Cette initiative s’inscrit dans le cadre d’un mandat confié par la Communauté économique des États de l’Afrique de l’Ouest (CEDEAO) lors d’un sommet régional organisé en juillet à Freetown. Le Sénégal a été désigné pour piloter ce processus après des mois d’impasse institutionnelle en Bissau-Guinée.
La délégation sénégalaise était dirigée par Cheikh Niang, ministre des Affaires étrangères, accompagné de Yankoba Diémé, son homologue à la Défense. Lors de cette rencontre, le chef de la diplomatie sénégalaise a présenté le plan d’action ouest-africain, conçu pour soutenir le rétablissement d’un gouvernement civil et la tenue d’élections transparentes. Le général Horta Ntam a salué cette démarche et accepté de maintenir un contact régulier pour concrétiser les négociations dans les semaines à venir.

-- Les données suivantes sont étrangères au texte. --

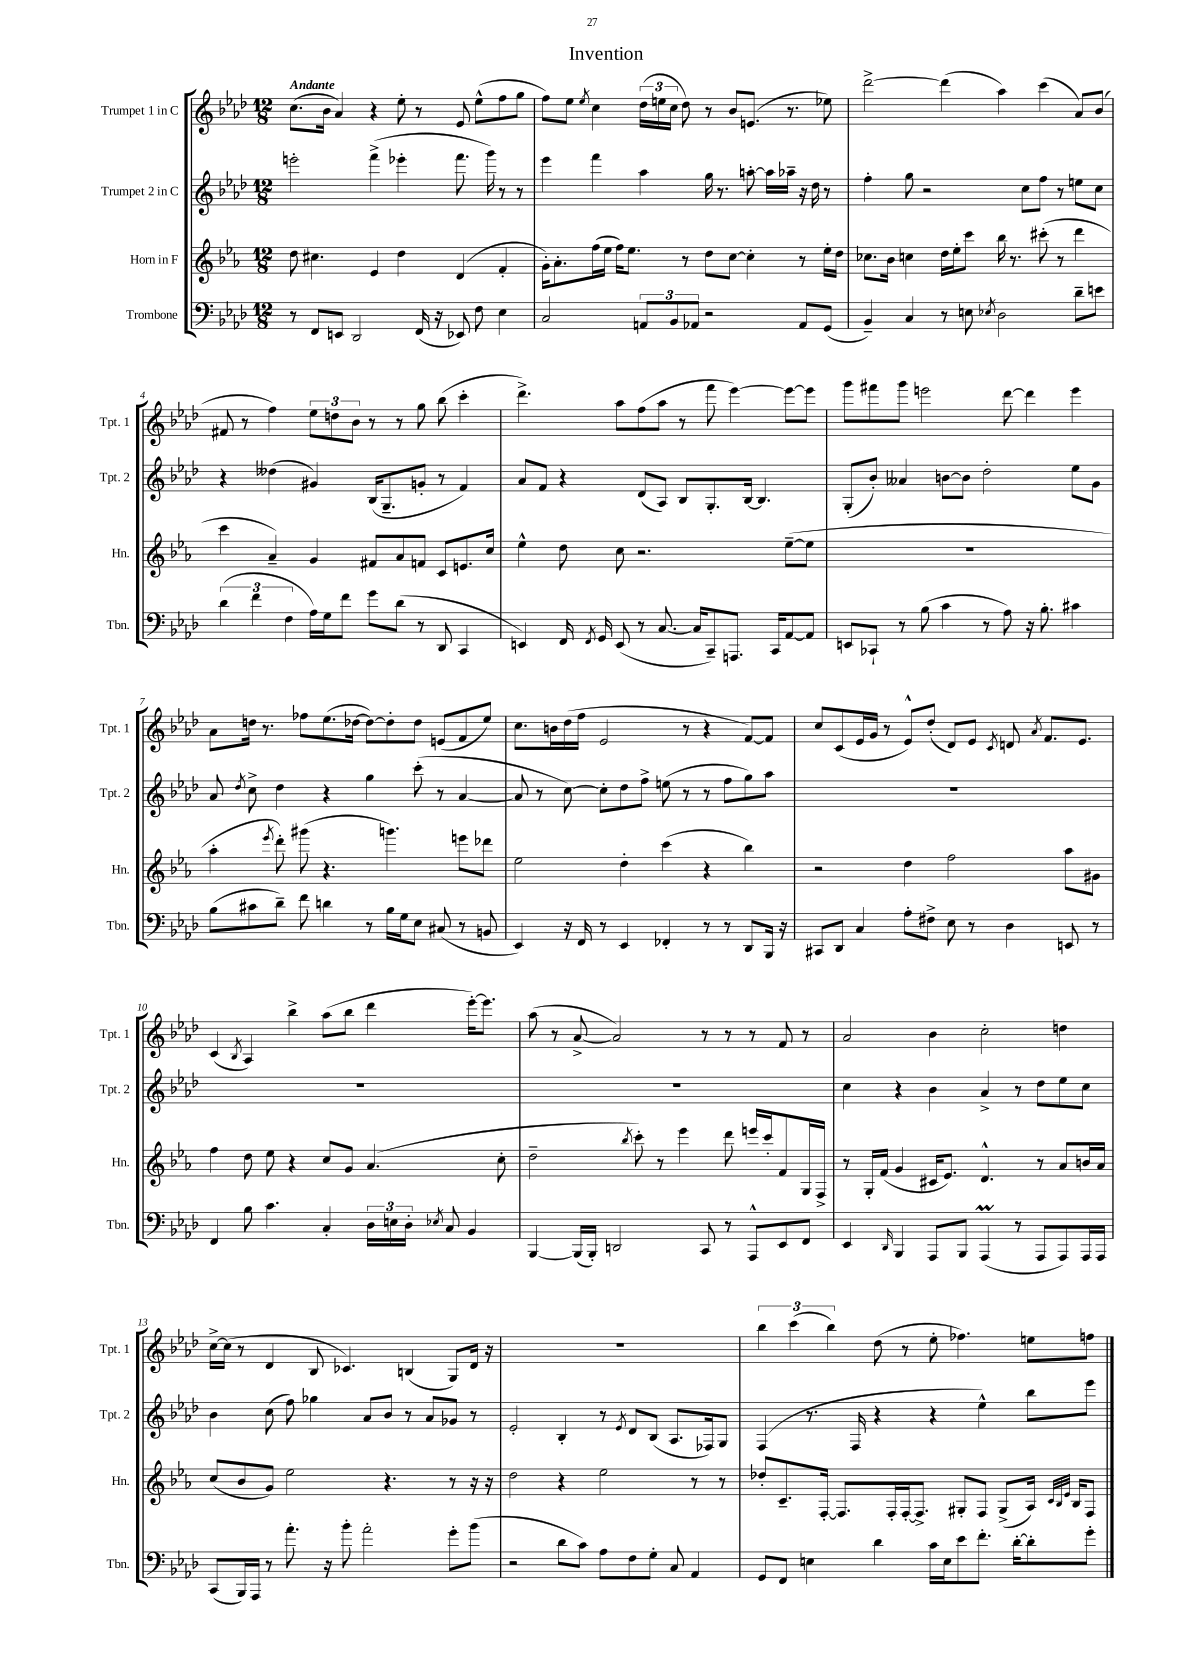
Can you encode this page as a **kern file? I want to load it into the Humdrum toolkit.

**kern	**kern	**kern	**kern
*part4	*part3	*part2	*part1
*staff4	*staff3	*staff2	*staff1
*I"Trombone	*I"Horn in F	*I"Trumpet 2 in C	*I"Trumpet 1 in C
*I'Tbn.	*I'Hn.	*I'Tpt. 2	*I'Tpt. 1
*clefF4	*clefG2	*clefG2	*clefG2
*k[b-e-a-d-]	*k[b-e-a-]	*k[b-e-a-d-]	*k[b-e-a-d-]
*M12/8	*M12/8	*M12/8	*M12/8
=1	=1	=1	=1
!	!	!	!LO:TX:a:B:t=Andante
8r	8dd\	2eeen'\	(8.cc\L
8FF/L	4.cc#X\	.	.
.	.	.	16b-\Jk
8EEn/J	.	.	4a-/)
2DD-/	.	.	.
.	4e-/	(4fff^\	4r
.	4dd\	4eee-X'\	8ee-'\
(16FF/	.	.	8r
16r	.	.	.
8EE-X/)	(4d/	8.fff\	8e-/
8F\	.	.	(8ee-^^\L
.	.	16ggg\)	.
4E-\	4f'/	8r	8ff\
.	.	8r	8gg\J
=2	=2	=2	=2
2C/	16g'\KL)	4eee-\	8ff\L)
.	8.a-'\	.	.
.	.	.	8ee-\J
.	.	.	8qee-/
.	(16ff\L	4fff\	4cc\
.	16ee-\JJ	.	.
.	16ff\KL)	.	.
.	8.ee-\J	.	.
12AAn/L	.	4aa-\	(24dd-\LL
.	.	.	24een\
12BB-/	.	.	24cc\JJ
.	8r	.	8dd-\)
12AA-X/J	.	.	.
2r	8dd\L	16gg\	8r
.	.	8.r	.
.	[8cc\J	.	8b-/L
.	4cc'\]	[8aan'\	(8.en/J
.	.	16aa\LL]	.
.	.	16aa-X~\JJ	8.r
8AA-/L	8r	16r	.
.	.	16dd-\	.
(8GG/J	16ee-'\LL	8r	8ee-X\)
.	16dd\JJ	.	.
=3	=3	=3	=3
4BB-~/)	8.cc-X\L	4ff'\	[2ddd-^\
.	16b-\Jk	.	.
4C/	4ccn\	8gg\	.
.	.	2r	.
8r	16dd\LL	.	(4ddd-\]
.	16ee-'\J	.	.
8En\	8ccc\J	.	.
8qE-X/	.	.	.
2D-\	16bb-\	.	4aa-\)
.	8.r	.	.
.	.	8cc\L	.
.	(8ccc#X'\	8ff\J	(4ccc\
.	8r	8r	.
8d-~\L	4ddd\	8een\L	8a-/L)
8en\J	.	8cc\J	(8b-/J
!!LO:LB:g=z
=4	=4	=4	=4
(6d-\	4ccc\	4r	8f#X/
.	.	.	8r
6f\	.	.	.
.	4a-~/)	(4dd--X\	4ff\)
6F\	.	.	.
16A-\LL)	4g/	4g#X/)	12ee-\L
16G\J	.	.	.
.	.	.	12ddn\
8f\J	.	.	.
.	.	.	12b-\J
8g\L	8f#X/L	(16B-/KL	8r
.	.	8.G~/	.
(8d-\J	8a-/	.	8r
8r	8fn/J	8gn'/J	8gg\
8DD-/	8c/L	8r	(8bb-\
4CC/	8.en/	4f/)	4ccc'\
.	16cc/Jk	.	.
=5	=5	=5	=5
4EEn/)	4ee-^^\	8a-/L	4.ddd-^\)
.	.	8f/J	.
16FF/	8dd\	4r	.
8qFF/	.	.	.
16GG/	.	.	.
(8EE/	8cc\	.	8aa-\L
8r	2.r	(8d-/L	(8ff\
[8.C/	.	8A-/J)	8aa-\J
.	.	8B-/L	8r
16C/KL]	.	.	.
8CC~/)	.	8.G'/	8fff\
8.AAAn/J	.	.	[4eee-\)
.	.	[16B-/Jk	.
.	.	4.B-/]	.
16CC/KL	.	.	.
[8AA-/	([8ee-~\L	.	8eee-\L_
8AA-/J]	8ee-\J]	.	8eee-\J]
=6	=6	=6	=6
8EEn/L	1.r	(8G'/L	8ggg\L
8CC-X`/J	.	8b-'/J)	8fff#X\
8r	.	4a--X/	8ggg\J
(8B-\	.	.	2eeen\
4c\	.	[8bn\L	.
.	.	8b\J]	.
8r	.	2dd-'\	.
8A-\)	.	.	[8ddd-\
16r	.	.	4ddd-\]
8.B-'\	.	.	.
4c#X\	.	8ee-\L	4eee\
.	.	8g\J	.
!!LO:LB:g=z
=7	=7	=7	=7
(8B-\L	4aa-'\	8a-/	8a-\L
.	.	8qdd-/	.
8c#X\	.	8cc^\	16ddn\Jk
.	.	.	8.r
.	8qeee-/	.	.
8d-~\J)	8ddd'\)	4dd-\	.
8f\	(8ggg#X\	.	8ff-X\L
4dn\	4.r	4r	(8.ee-\
.	.	.	[16dd-X\Jk
8r	.	4gg\	8dd-\L_)
16B-\LL	4.gggn\)	.	8dd-'\]
16G\J	.	.	.
8E-\J	.	(8ccc'\	8dd-\J
(8C#X/	.	8r	(8en/L
8r	8eeen\L	[4a-/	8f/
8BBn/	8ddd-X\J	.	8ee-/J)
=8	=8	=8	=8
4EE-/)	2ee-\	8a-/]	8.cc\L
.	.	8r	.
.	.	.	16bn\L
16r	.	[8cc\)	(16dd-\
16FF/	.	.	16ff\JJ
8r	.	8cc'\L]	2e-/
4EE-/	4dd'\	8dd-\	.
.	.	8ff^\J	.
4FF-X'/	(4ccc\	(8een\	.
.	.	8r	8r
8r	4r	8r	4r
8r	.	8ff\L	.
8DD-/L	4bb-\)	8gg\)	[8f/L)
16BBB-/Jk	.	8aa-\J	8f/J]
16r	.	.	.
=9	=9	=9	=9
8CC#X/L	2r	1.r	8cc/L
8DD-/J	.	.	(8c/
4C/	.	.	16e-/L
.	.	.	16g/JJ
.	.	.	8r
8A-'\L	4dd\	.	8e-^^/L)
8F#X^\J	.	.	(8dd-'/J
8E-\	2ff\	.	8d-/L)
8r	.	.	8e-/J
.	.	.	8qc/
4D-\	.	.	8dn/
.	.	.	8qa-/
.	.	.	8.f/L
8EEn/	8aa-\L	.	.
.	.	.	8.e-/J
8r	8g#X\J	.	.
!!LO:LB:g=z
=10	=10	=10	=10
4FF/	4ff\	1.r	(4c/
.	.	.	8qB-/
8B-\	8dd\	.	4A-/)
4.c\	8ee-\	.	.
.	4r	.	4bb-^\
4C'/	8cc/L	.	(8aa-\L
.	8g/J	.	8bb-\J
24D-\LL	(4.a-/	.	4ddd-\
24En\	.	.	.
24D-'\JJ	.	.	.
8qE-X/	.	.	.
8C/	.	.	.
4BB-/	.	.	[16eee-'\KL)
.	.	.	8.eee-\J]
.	8cc'\	.	.
=11	=11	=11	=11
[4BBB-/	2dd~\	1.r	(8aa-\
.	.	.	8r
(16BBB-/LL]	.	.	[8a-^/
16BBB-'/JJ)	.	.	.
2DDn/	.	.	2a-/])
.	8qbb-/	.	.
.	8ccc'\)	.	.
.	8r	.	.
.	4eee-\	.	.
8CC/	.	.	8r
8r	8ddd\	.	8r
8AAA-^^/L	16eeen/LL	.	8r
.	16ccc'/J	.	.
8EE-/	8f/	.	8f/
8FF/J	16G/L	.	8r
.	16F^/JJ	.	.
=12	=12	=12	=12
4EE-/	8r	4cc\	2a-/
.	16G'/LL	.	.
.	(16f/JJ	.	.
16qqDD-/	.	.	.
4BBB-/	4g/	4r	.
8AAA-/L	16c#X/KL	4b-\	4b-\
.	8.e-/J)	.	.
8BBB-/J	.	.	.
(4AAA-M/	4.d^^/	4a-^/	2cc'\
8r	.	8r	.
8AAA-/L	8r	8dd-\L	.
8AAA-/)	8a-/L	8ee-\	4ddn\
16AAA-/L	16bn/L	8cc\J	.
16AAA-/JJ	16a-/JJ	.	.
!!LO:LB:g=z
=13	=13	=13	=13
(8CC/L	(8cc/L	4b-\	[16cc^\LL
.	.	.	(16cc\JJ]
16BBB-/L)	8b-/	.	8r
16AAA-/JJ	.	.	.
8r	8g/J)	(8cc\	4d-/
8.a-'\	2ee-\	8ff\)	.
.	.	4gg-X\	8B-/
16r	.	.	.
8b-'\	.	.	4.c-X/)
2a-'\	.	8a-/L	.
.	4.r	8b-/J	.
.	.	8r	(4Bn/
.	.	8a-/L	.
8g'\L	8r	8g-X/J	8G/L)
(8b-\J	16r	8r	16d-/Jk
.	16r	.	16r
=14	=14	=14	=14
2r	2dd\	2e-'/	1.r
8d-\L	4r	4B-'/	.
8c\J)	.	.	.
8A-\L	2ee-\	8r	.
.	.	8qe-/	.
8F\	.	8d-/L	.
8G'\J	.	(8B-/J	.
8C/	.	8.A-/L	.
4AA-/	8r	.	.
.	.	16F-X/k)	.
.	8r	8G/J	.
=15	=15	=15	=15
8GG/L	8dd-X'/L	(4F/	6bb-\
8FF/J	8.c~/	.	.
.	.	.	(6ccc\
4En\	.	8.r	.
.	[16F'/Jk	.	.
.	.	.	6bb-\)
.	8.F/L]	.	.
.	.	16F/	.
4d-\	.	4r	(8dd-\
.	16F'/L	.	.
.	[16F'/J	.	8r
.	8.F^/J]	.	.
16c\LL	.	4r	8ee-'\
16E\J	.	.	.
8e-\	8G#X'/L	.	4.ff-X\)
8.f'\J	8F/J	4ee-^^\)	.
.	(8G#^/L	.	.
[16d-'\KL	.	.	.
8d-'\]	16A-/Jk)	8bb-\L	8een\L
.	32qqc/LLL	.	.
.	32qqB-/	.	.
.	32qqe-/JJJ	.	.
.	16B-/KL	.	.
8g'\J	8F/J	8eee-\J	8ffn\J
==	==	==	==
*-	*-	*-	*-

Une crise politique aux racines profondes
La Bissau-Guinée traverse une crise majeure depuis le coup d’État du 26 novembre 2025, qui a renversé le président Umaro Sissoco Embalo et interrompu les processus électoraux. Pour sortir de cette situation, la junte au pouvoir a annoncé l’organisation d’un référendum constitutionnel le 30 août 2026. Cette consultation marquera une étape clé vers une transition démocratique, sous haute surveillance de la communauté internationale.
Les observateurs soulignent l’urgence d’une médiation régionale pour éviter une nouvelle escalade. La mission sénégalaise s’inscrit dans cette logique : elle vise à éviter les blocages et à tracer une feuille de route crédible pour la réinstallation des institutions démocratiques.